The systems breakdown at TSB is not (yet) the worst UK bank computer cock-up of all time: that prize is held by RBS, whose problems in 2012 afflicted customers for a month and attracted a £56 million fine. But the failure of TSB to migrate four million customers’ accounts from systems bequeathed by its former parent Lloyds to a streamlined IT structure, designed by new Spanish owner Banco Sabadell, is surely the fiasco that has been longest foreseen.

It dates from 2009, when Brussels insisted that Lloyds dispose of part of its branch network as a condition for the bailout that followed its acquisition of HBOS during the financial crisis.

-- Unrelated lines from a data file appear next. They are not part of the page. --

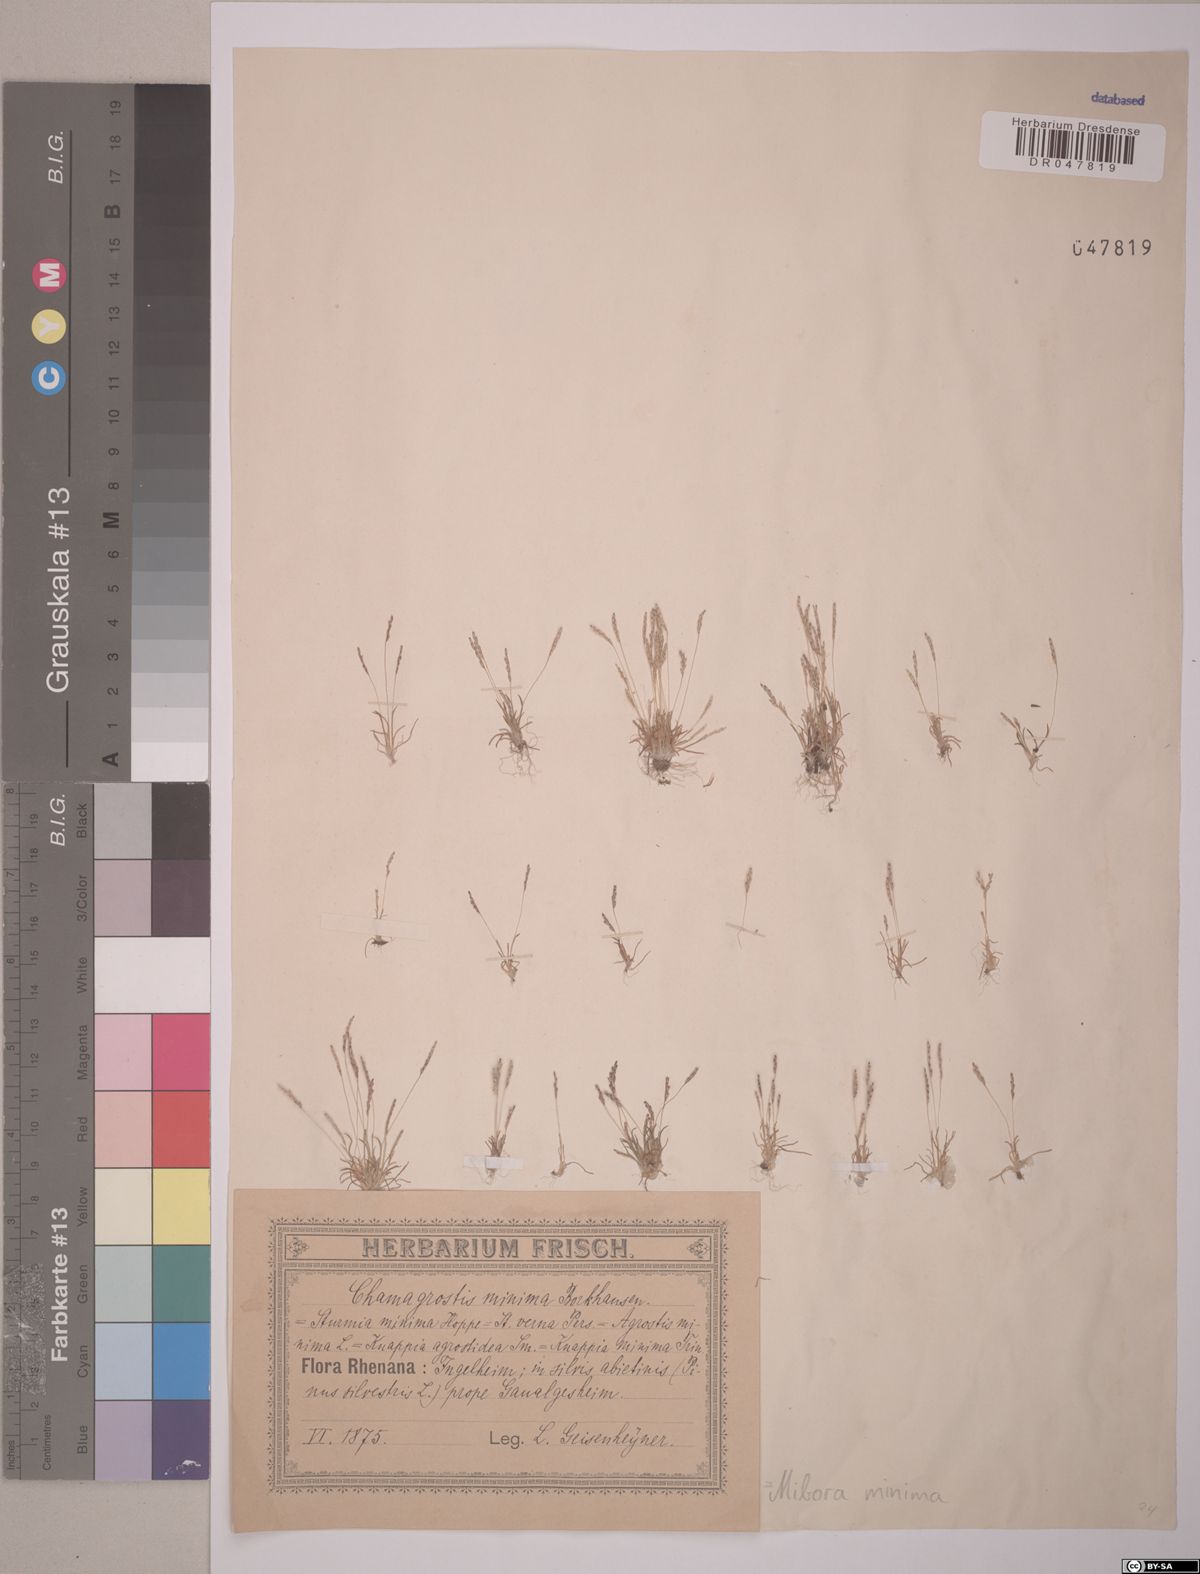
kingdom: Plantae
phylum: Tracheophyta
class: Liliopsida
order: Poales
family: Poaceae
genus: Mibora
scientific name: Mibora minima
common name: Early sand-grass
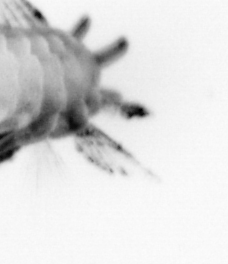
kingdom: Animalia
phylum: Annelida
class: Polychaeta
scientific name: Polychaeta
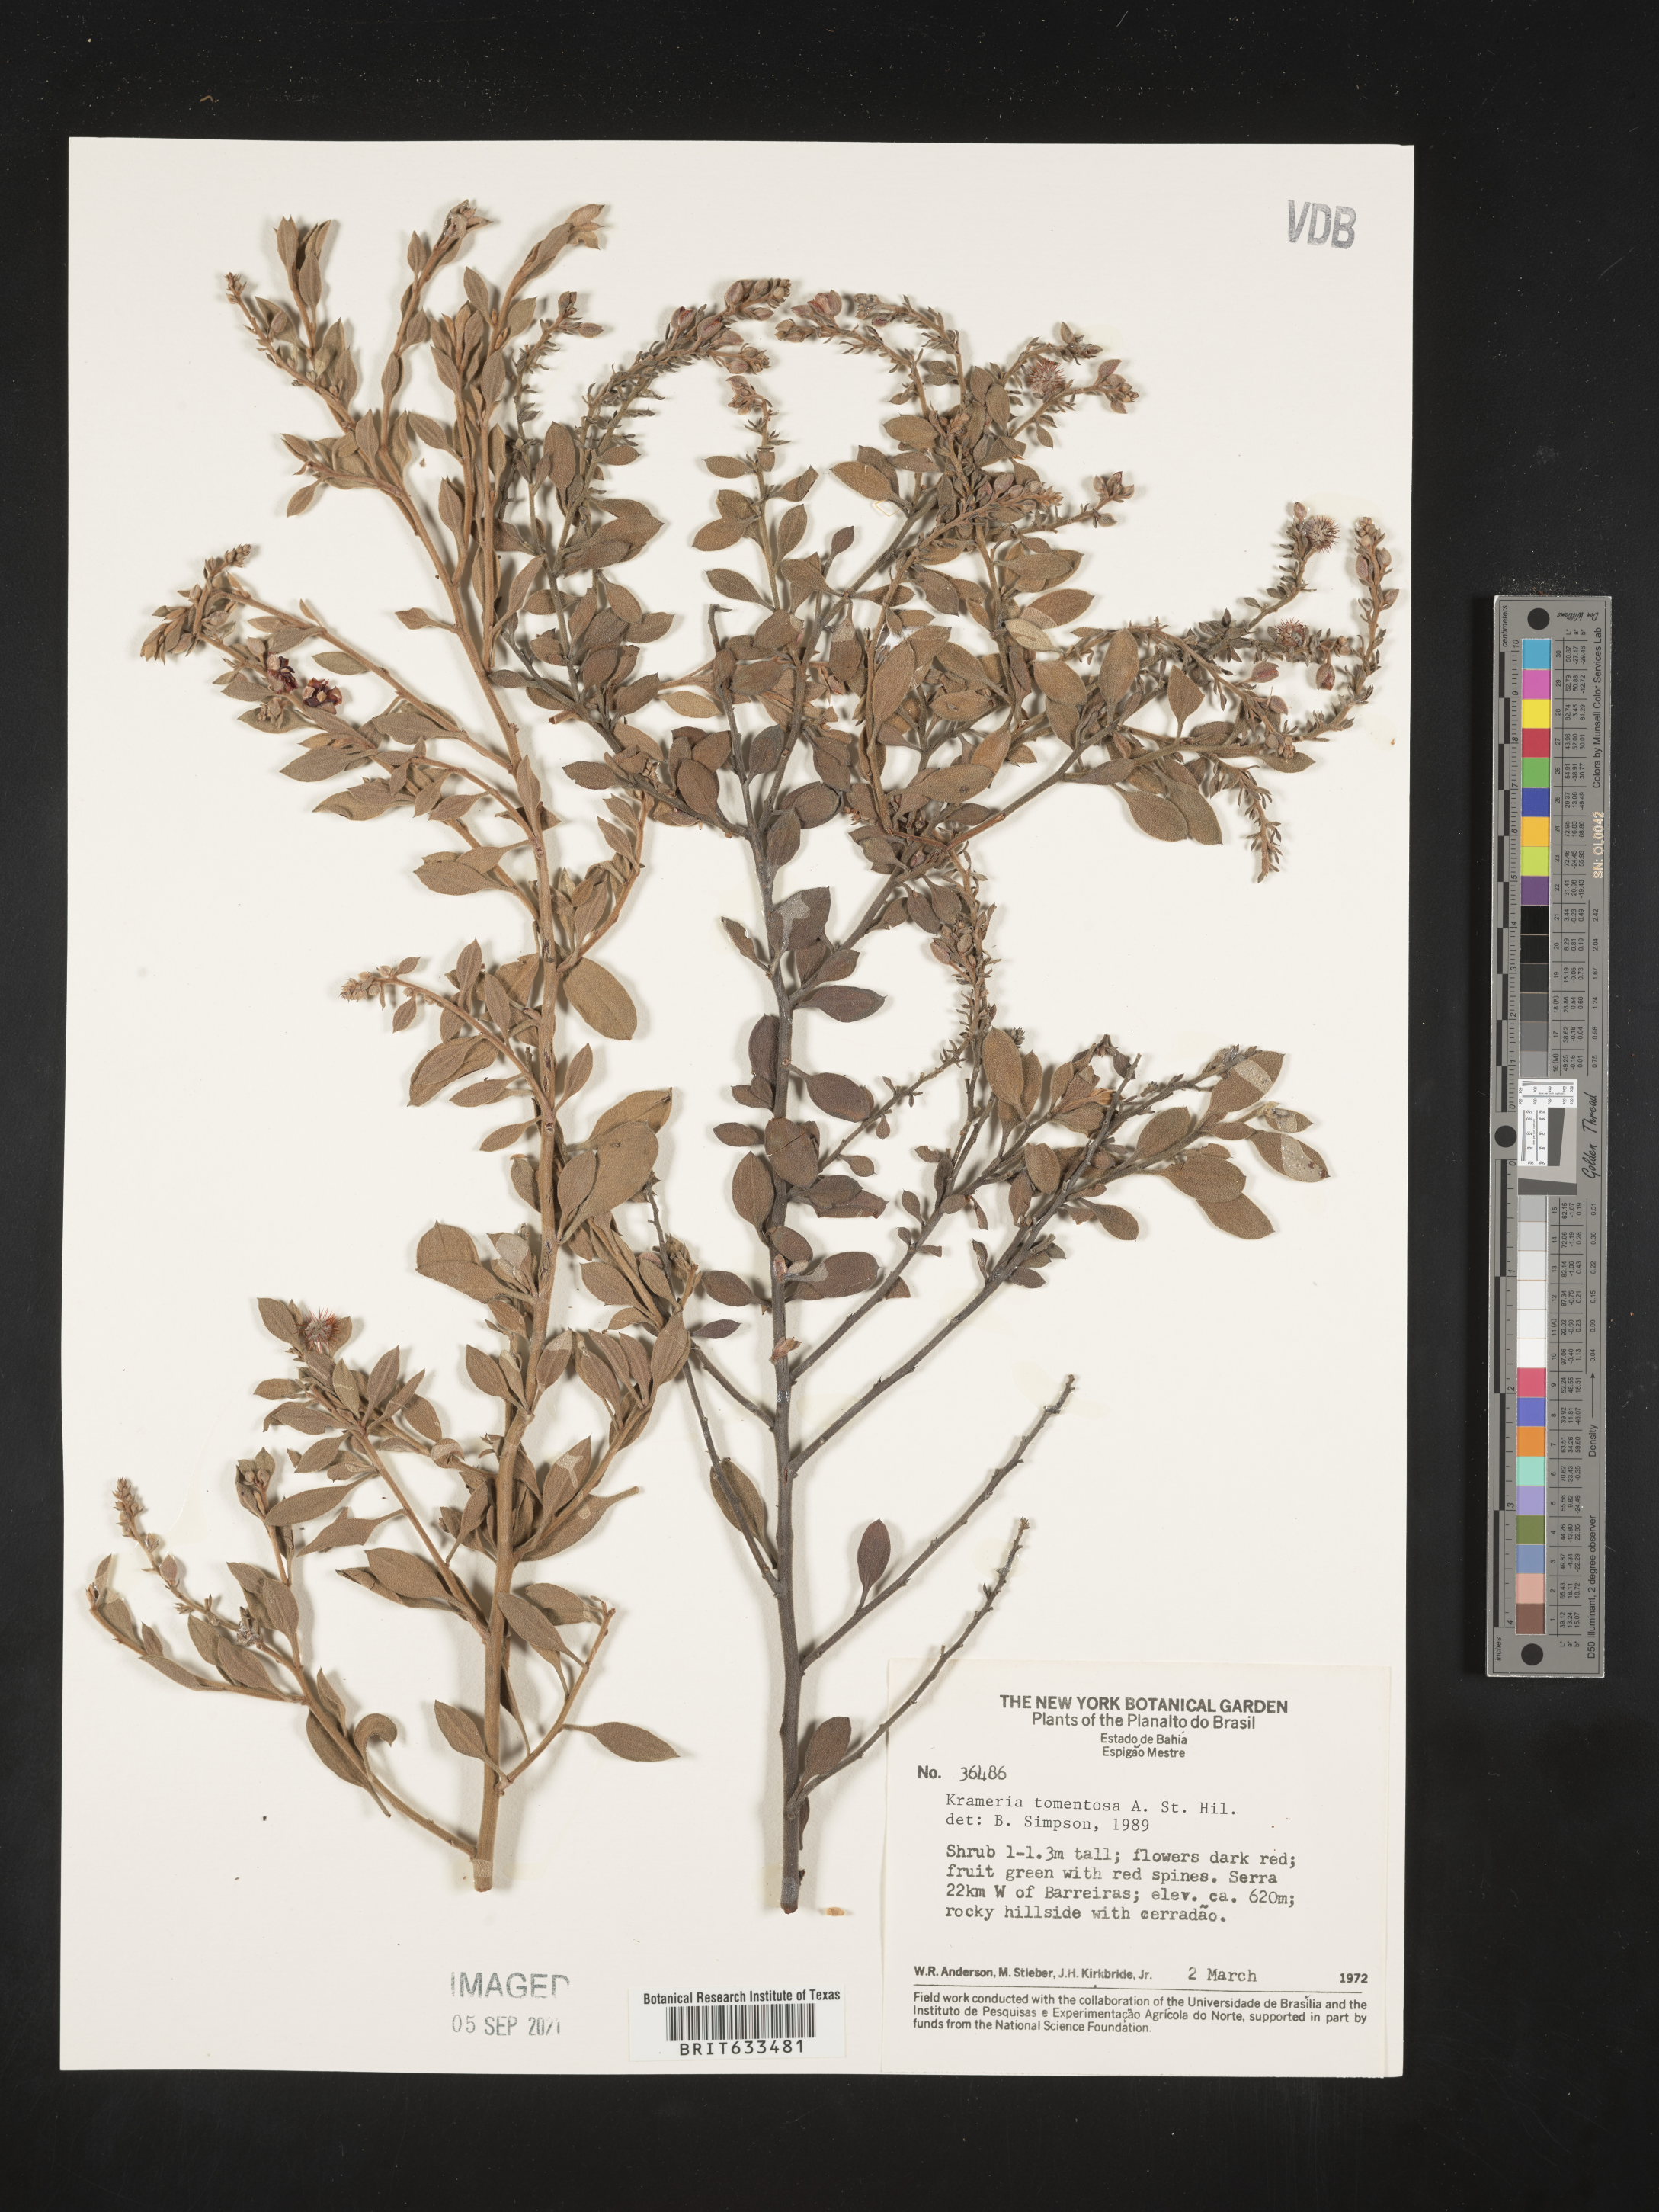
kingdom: Plantae
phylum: Tracheophyta
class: Magnoliopsida
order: Zygophyllales
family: Krameriaceae
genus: Krameria
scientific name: Krameria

This was ‘Project Verde’: the plan was to rebadge 632 former Lloyds TSB and Cheltenham & Gloucester branches as ‘TSB’ and sell them to the Co-operative Bank — which turned out to have such troubles of its own that it was incapable of completing the deal. Instead, TSB floated on the stock market in 2014 under the slogan ‘Welcome back to local banking’ — but fell without protest to Sabadell within a year.

All the while, TSB accounts were ‘hosted’ on the Heath Robinson contraption that was Lloyds’ legacy computer systems. A lesson was offered by RBS, which scrapped plans to complete a similar separation of branches rebadged as Williams & Glyn — the cannier Spanish bank Santander having walked away from buying them for fear of systems incompatibility. But late last year, TSB chief Paul Pester announced the launch of a whizzing new platform, cloned from Sabadell, which would herald ‘the humanisation of digital’ and offer ‘unheard-of’ speed and flexibility. Now all he can do is grovel. Scanning a growing field of user-friendly, digitally-driven ‘challenger banks’, we might conclude that it’s easier and wiser to build one from scratch than buy a cast-off.